Supercharging Thermal Gaussian Splatting with Depth Estimation

Efficient and robust 3D scene representation is crucial in autonomous driving, robotics, and related fields. While RGB images provide valuable content for 3D reconstruction, other modalities like thermal or depth can enable additional information on the environment. Lately, novel view synthesis methods like 3D Gaussian Splatting have started using multiple modalities to further boost their performance. But fusing or combining multimodal data can make the process slower and can bring in additional challenges. Therefore, our project aims to use single modality based on thermal infrared domain, by removing the reliance on visible light as much as possible. This single modality can be expected to be faster as it does not rely on multimodal data. We propose a method, Thermal-to-Depth Gaussian Splatting (TDg), that uses only thermal images and depth estimation in its architecture to derive the radiance fields. Our TDg method outperforms the MSMG (Multiple Single-Modal Gaussians) baseline in most cases on our test datasets, RGBT-Scenes and ThermalMix. On average, the rendering quality metrics such as learned perceptual image patch similarity (LPIPS), structural similarity index measure (SSIM), and peak signal-to-noise ratio (PSNR) of TDg are 1.12%, 0.034%, and 0.01% better than the baseline MSMG values. It also reduces the training time significantly, by 12 mins 47 secs (55% improvement). Overall, our method is successful in deriving these thermal radiance fields, which can ultimately have several applications, such as identifying heat sources critical in surveillance, search or rescue operations, and industrial inspections where temperature is widely used to monitor machines.

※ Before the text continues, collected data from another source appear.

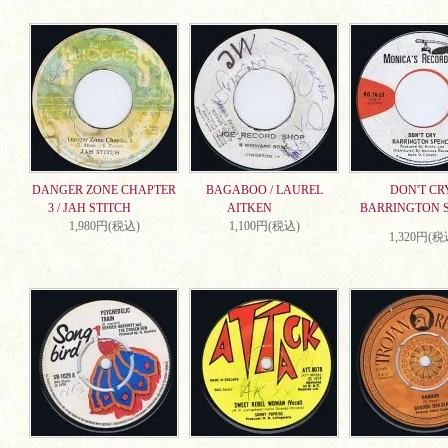
DANGER ZONE CHAPTER
BAGABOO / LAUREL
DON'T CRY
3 / JAH STITCH
AITKEN
BARRINGTON 
1,980円(税込)
1,100円(税込)
1,320円(税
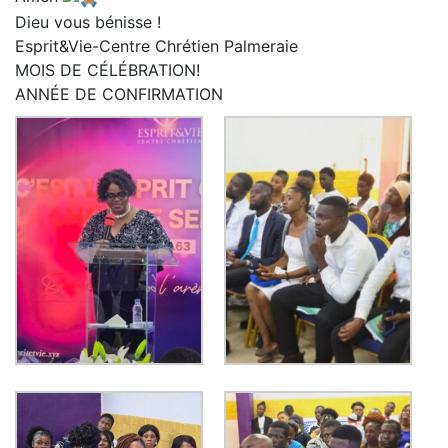
Dieu vous bénisse !
Esprit&Vie-Centre Chrétien Palmeraie
MOIS DE CÉLÉBRATION!
ANNÉE DE CONFIRMATION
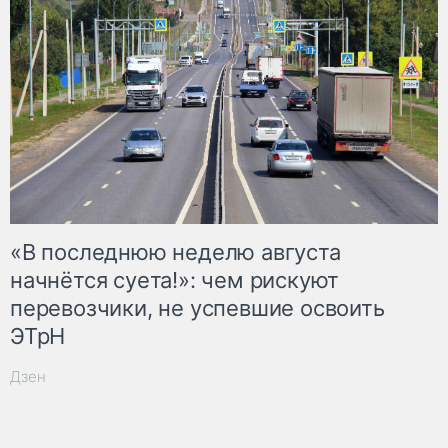
«В последнюю неделю августа
начнётся суета!»: чем рискуют
перевозчики, не успевшие освоить
ЭТрН
Дзен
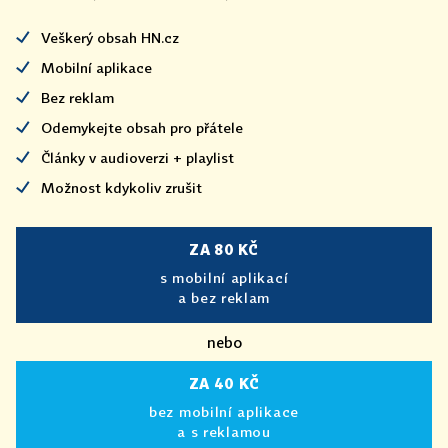
Veškerý obsah HN.cz
Mobilní aplikace
Bez reklam
Odemykejte obsah pro přátele
Články v audioverzi + playlist
Možnost kdykoliv zrušit
ZA 80 KČ
s mobilní aplikací
a bez reklam
nebo
ZA 40 KČ
bez mobilní aplikace
a s reklamou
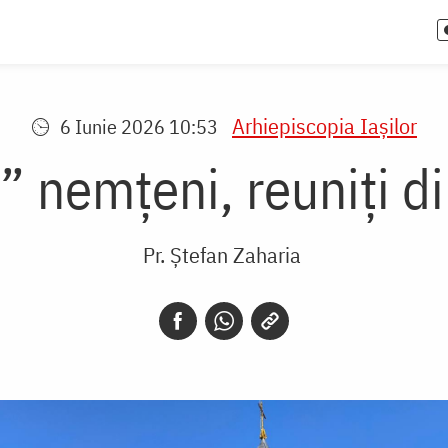
Arhiepiscopia Iaşilor
6 Iunie 2026 10:53
i” nemțeni, reuniți d
Pr. Ștefan Zaharia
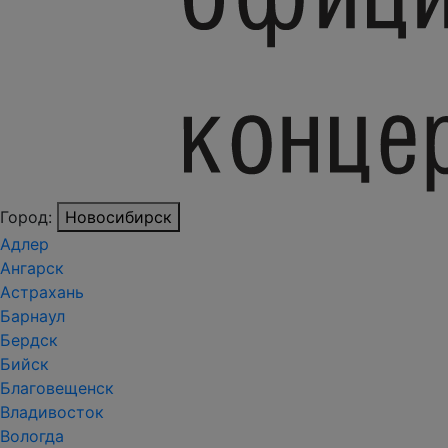
Город:
Новосибирск
Адлер
Ангарск
Астрахань
Барнаул
Бердск
Бийск
Благовещенск
Владивосток
Вологда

翻译：高效且稳健的三维场景表示在自动驾驶、机器人技术及相关领域至关重要。虽然RGB图像为三维重建提供了宝贵内容，但热红外或深度等其他模态能够提供环境的额外信息。近期，诸如三维高斯泼溅等新视角合成方法开始利用多模态数据以进一步提升性能。然而，融合或结合多模态数据可能降低处理速度并引入额外挑战。因此，本项目旨在通过尽可能减少对可见光的依赖，使用基于热红外域的单模态方法。这种单模态方法因不依赖多模态数据，有望实现更快的处理速度。我们提出了一种名为热到深度高斯泼溅（TDg）的方法，该方法在其架构中仅使用热图像和深度估计来导出辐射场。在我们的测试数据集RGBT-Scenes和ThermalMix上，我们的TDg方法在大多数情况下优于MSMG（多单模态高斯）基线。平均而言，TDg的学习感知图像块相似度（LPIPS）、结构相似性指数度量（SSIM）和峰值信噪比（PSNR）等渲染质量指标分别比基线MSMG值高出1.12%、0.034%和0.01%。同时，训练时间显著减少，缩短了12分47秒（提升55%）。总体而言，我们的方法成功导出了这些热辐射场，最终可应用于多个领域，例如识别监控、搜索救援行动中的关键热源，以及广泛利用温度监测机器的工业检测。